**Action item**
Copy out the entries below exactly as they stand, but only from the line containing "wall art: present [1537,476,1756,641]" through the line containing "framed print: present [406,21,520,112]".

──────── Extracted data ────────

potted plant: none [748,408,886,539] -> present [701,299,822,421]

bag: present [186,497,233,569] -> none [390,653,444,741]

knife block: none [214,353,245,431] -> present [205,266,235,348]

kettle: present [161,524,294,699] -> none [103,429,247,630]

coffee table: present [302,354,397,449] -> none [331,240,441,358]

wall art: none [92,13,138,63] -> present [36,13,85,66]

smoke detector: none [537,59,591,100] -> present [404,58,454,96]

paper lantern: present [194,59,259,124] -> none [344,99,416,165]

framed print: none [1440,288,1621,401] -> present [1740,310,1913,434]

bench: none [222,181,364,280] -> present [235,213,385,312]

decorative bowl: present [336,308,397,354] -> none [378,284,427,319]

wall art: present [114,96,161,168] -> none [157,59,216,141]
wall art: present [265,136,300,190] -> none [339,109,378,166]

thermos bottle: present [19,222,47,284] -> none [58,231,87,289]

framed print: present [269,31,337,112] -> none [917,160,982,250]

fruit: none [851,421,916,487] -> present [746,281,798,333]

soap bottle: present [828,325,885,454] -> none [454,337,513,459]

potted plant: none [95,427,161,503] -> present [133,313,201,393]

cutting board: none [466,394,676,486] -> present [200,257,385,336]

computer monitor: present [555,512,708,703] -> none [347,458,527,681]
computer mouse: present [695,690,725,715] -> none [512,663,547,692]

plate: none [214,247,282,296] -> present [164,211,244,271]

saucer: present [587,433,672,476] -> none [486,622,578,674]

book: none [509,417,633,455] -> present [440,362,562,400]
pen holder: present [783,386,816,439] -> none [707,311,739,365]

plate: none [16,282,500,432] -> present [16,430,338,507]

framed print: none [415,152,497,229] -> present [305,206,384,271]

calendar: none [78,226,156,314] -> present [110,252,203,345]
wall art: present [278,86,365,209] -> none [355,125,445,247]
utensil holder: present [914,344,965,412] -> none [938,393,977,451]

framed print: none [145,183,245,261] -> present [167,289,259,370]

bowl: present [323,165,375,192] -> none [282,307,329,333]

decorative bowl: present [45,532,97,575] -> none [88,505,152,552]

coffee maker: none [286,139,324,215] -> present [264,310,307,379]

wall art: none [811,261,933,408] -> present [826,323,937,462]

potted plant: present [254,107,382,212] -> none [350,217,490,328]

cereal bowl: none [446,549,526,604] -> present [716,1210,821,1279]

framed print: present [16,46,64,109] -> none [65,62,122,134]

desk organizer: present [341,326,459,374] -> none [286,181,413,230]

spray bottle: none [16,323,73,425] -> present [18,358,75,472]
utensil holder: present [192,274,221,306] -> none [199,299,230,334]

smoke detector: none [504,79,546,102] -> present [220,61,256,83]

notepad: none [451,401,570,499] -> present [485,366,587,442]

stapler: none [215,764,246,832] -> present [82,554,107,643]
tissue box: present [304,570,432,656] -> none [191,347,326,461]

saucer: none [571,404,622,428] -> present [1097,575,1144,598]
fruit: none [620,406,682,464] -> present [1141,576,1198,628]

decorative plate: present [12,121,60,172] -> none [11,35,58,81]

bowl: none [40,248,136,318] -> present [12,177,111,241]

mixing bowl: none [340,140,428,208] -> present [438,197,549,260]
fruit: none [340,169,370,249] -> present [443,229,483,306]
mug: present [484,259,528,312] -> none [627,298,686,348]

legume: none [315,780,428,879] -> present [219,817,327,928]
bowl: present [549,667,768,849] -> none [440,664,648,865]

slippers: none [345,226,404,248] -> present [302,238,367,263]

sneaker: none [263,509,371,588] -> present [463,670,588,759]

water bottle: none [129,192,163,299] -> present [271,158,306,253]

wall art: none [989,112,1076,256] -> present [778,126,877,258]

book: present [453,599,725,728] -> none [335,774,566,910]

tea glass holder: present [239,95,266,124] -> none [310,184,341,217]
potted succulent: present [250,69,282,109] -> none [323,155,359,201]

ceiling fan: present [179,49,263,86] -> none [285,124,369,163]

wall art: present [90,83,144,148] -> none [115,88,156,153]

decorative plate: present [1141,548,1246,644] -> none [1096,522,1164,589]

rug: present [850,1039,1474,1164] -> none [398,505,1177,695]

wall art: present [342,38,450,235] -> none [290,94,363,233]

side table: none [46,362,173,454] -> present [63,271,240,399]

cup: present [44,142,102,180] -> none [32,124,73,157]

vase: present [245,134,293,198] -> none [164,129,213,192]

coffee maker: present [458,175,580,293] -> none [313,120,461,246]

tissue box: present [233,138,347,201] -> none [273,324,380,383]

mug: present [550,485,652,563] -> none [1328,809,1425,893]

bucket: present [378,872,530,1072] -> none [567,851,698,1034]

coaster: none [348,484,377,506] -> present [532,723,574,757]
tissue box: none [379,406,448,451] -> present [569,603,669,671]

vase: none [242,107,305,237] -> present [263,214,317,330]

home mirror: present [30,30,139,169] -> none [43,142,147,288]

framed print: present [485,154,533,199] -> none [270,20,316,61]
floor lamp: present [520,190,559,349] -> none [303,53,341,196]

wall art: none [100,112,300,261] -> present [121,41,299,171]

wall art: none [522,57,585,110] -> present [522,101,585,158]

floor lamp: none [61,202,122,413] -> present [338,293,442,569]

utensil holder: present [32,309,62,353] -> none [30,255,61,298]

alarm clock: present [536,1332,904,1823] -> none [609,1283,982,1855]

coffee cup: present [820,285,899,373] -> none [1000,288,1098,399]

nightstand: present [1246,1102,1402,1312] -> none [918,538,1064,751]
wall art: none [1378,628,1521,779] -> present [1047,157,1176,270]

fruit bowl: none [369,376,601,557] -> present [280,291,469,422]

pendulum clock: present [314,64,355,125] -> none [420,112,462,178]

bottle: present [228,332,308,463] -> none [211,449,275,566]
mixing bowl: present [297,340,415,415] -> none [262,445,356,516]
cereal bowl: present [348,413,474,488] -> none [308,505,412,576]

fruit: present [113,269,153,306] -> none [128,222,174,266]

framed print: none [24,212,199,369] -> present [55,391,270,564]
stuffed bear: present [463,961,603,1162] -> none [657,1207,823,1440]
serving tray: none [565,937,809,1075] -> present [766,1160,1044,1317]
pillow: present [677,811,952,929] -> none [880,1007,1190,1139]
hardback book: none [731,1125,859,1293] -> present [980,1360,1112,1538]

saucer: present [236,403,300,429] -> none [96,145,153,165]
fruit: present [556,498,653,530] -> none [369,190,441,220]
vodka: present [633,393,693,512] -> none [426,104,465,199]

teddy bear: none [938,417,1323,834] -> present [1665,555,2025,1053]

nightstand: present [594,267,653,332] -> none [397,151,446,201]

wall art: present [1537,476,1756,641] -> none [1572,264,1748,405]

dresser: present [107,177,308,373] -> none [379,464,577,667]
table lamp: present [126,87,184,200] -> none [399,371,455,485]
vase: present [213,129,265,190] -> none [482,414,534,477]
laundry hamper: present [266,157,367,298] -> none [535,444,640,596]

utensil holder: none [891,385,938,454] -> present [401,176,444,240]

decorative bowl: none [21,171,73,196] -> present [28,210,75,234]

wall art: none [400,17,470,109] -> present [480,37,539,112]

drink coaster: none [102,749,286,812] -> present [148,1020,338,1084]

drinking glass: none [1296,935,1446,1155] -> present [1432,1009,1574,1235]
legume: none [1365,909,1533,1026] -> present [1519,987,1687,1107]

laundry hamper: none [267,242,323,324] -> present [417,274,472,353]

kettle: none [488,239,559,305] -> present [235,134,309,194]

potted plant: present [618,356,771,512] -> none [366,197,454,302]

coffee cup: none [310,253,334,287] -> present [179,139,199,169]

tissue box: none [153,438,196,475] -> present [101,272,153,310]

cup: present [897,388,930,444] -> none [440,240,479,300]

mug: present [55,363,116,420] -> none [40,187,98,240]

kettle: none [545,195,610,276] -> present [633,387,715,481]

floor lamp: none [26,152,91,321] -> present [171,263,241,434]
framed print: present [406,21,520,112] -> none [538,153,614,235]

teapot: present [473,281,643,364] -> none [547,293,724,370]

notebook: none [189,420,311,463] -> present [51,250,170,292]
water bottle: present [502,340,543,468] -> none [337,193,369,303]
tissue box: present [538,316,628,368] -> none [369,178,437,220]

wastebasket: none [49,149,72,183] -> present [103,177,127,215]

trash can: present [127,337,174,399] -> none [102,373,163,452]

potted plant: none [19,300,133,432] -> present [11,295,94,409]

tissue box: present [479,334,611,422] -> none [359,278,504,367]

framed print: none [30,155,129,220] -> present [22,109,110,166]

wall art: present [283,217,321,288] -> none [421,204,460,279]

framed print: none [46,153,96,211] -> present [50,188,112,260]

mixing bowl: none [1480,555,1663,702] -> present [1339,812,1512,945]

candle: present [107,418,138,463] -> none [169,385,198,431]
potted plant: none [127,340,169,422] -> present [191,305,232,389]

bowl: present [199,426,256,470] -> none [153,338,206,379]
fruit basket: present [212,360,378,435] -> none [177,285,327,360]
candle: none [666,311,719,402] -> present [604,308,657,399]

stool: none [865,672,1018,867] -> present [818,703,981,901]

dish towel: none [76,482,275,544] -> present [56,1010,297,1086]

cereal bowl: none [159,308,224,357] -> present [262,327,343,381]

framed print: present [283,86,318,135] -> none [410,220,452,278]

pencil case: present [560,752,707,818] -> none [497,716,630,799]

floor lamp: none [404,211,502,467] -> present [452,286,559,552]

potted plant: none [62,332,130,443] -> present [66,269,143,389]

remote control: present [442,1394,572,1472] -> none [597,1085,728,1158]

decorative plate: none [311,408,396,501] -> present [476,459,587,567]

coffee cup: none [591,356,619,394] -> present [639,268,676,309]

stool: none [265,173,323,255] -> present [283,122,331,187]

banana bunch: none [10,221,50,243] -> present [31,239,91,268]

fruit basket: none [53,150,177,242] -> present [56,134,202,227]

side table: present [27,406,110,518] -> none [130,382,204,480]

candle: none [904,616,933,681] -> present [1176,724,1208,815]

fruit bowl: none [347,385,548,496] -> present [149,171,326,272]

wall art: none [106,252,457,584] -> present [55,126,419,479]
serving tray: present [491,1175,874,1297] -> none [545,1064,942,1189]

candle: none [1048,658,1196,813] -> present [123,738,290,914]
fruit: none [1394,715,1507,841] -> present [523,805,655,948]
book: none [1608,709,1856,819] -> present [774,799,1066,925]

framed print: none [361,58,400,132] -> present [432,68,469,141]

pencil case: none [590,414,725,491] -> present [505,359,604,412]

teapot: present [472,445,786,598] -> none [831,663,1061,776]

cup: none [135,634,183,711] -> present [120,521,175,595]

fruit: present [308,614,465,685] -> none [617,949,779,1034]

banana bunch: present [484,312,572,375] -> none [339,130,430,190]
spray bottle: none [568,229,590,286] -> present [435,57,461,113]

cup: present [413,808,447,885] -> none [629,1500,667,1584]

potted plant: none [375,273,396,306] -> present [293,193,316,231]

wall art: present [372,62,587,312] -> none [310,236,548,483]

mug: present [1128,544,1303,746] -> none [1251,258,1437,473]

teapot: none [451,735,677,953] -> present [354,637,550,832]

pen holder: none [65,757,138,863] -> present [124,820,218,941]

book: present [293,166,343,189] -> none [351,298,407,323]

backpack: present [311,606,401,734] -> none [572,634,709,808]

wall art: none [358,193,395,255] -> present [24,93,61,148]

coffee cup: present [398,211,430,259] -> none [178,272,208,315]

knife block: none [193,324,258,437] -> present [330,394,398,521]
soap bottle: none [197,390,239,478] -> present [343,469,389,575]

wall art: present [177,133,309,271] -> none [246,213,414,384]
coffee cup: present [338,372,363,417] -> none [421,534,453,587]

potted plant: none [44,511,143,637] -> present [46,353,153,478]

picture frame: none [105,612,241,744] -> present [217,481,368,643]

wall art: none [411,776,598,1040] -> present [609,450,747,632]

────────

**Exercise result**
wall art: present [1537,476,1756,641] -> none [1572,264,1748,405]

dresser: present [107,177,308,373] -> none [379,464,577,667]
table lamp: present [126,87,184,200] -> none [399,371,455,485]
vase: present [213,129,265,190] -> none [482,414,534,477]
laundry hamper: present [266,157,367,298] -> none [535,444,640,596]

utensil holder: none [891,385,938,454] -> present [401,176,444,240]

decorative bowl: none [21,171,73,196] -> present [28,210,75,234]

wall art: none [400,17,470,109] -> present [480,37,539,112]

drink coaster: none [102,749,286,812] -> present [148,1020,338,1084]

drinking glass: none [1296,935,1446,1155] -> present [1432,1009,1574,1235]
legume: none [1365,909,1533,1026] -> present [1519,987,1687,1107]

laundry hamper: none [267,242,323,324] -> present [417,274,472,353]

kettle: none [488,239,559,305] -> present [235,134,309,194]

potted plant: present [618,356,771,512] -> none [366,197,454,302]

coffee cup: none [310,253,334,287] -> present [179,139,199,169]

tissue box: none [153,438,196,475] -> present [101,272,153,310]

cup: present [897,388,930,444] -> none [440,240,479,300]

mug: present [55,363,116,420] -> none [40,187,98,240]

kettle: none [545,195,610,276] -> present [633,387,715,481]

floor lamp: none [26,152,91,321] -> present [171,263,241,434]
framed print: present [406,21,520,112] -> none [538,153,614,235]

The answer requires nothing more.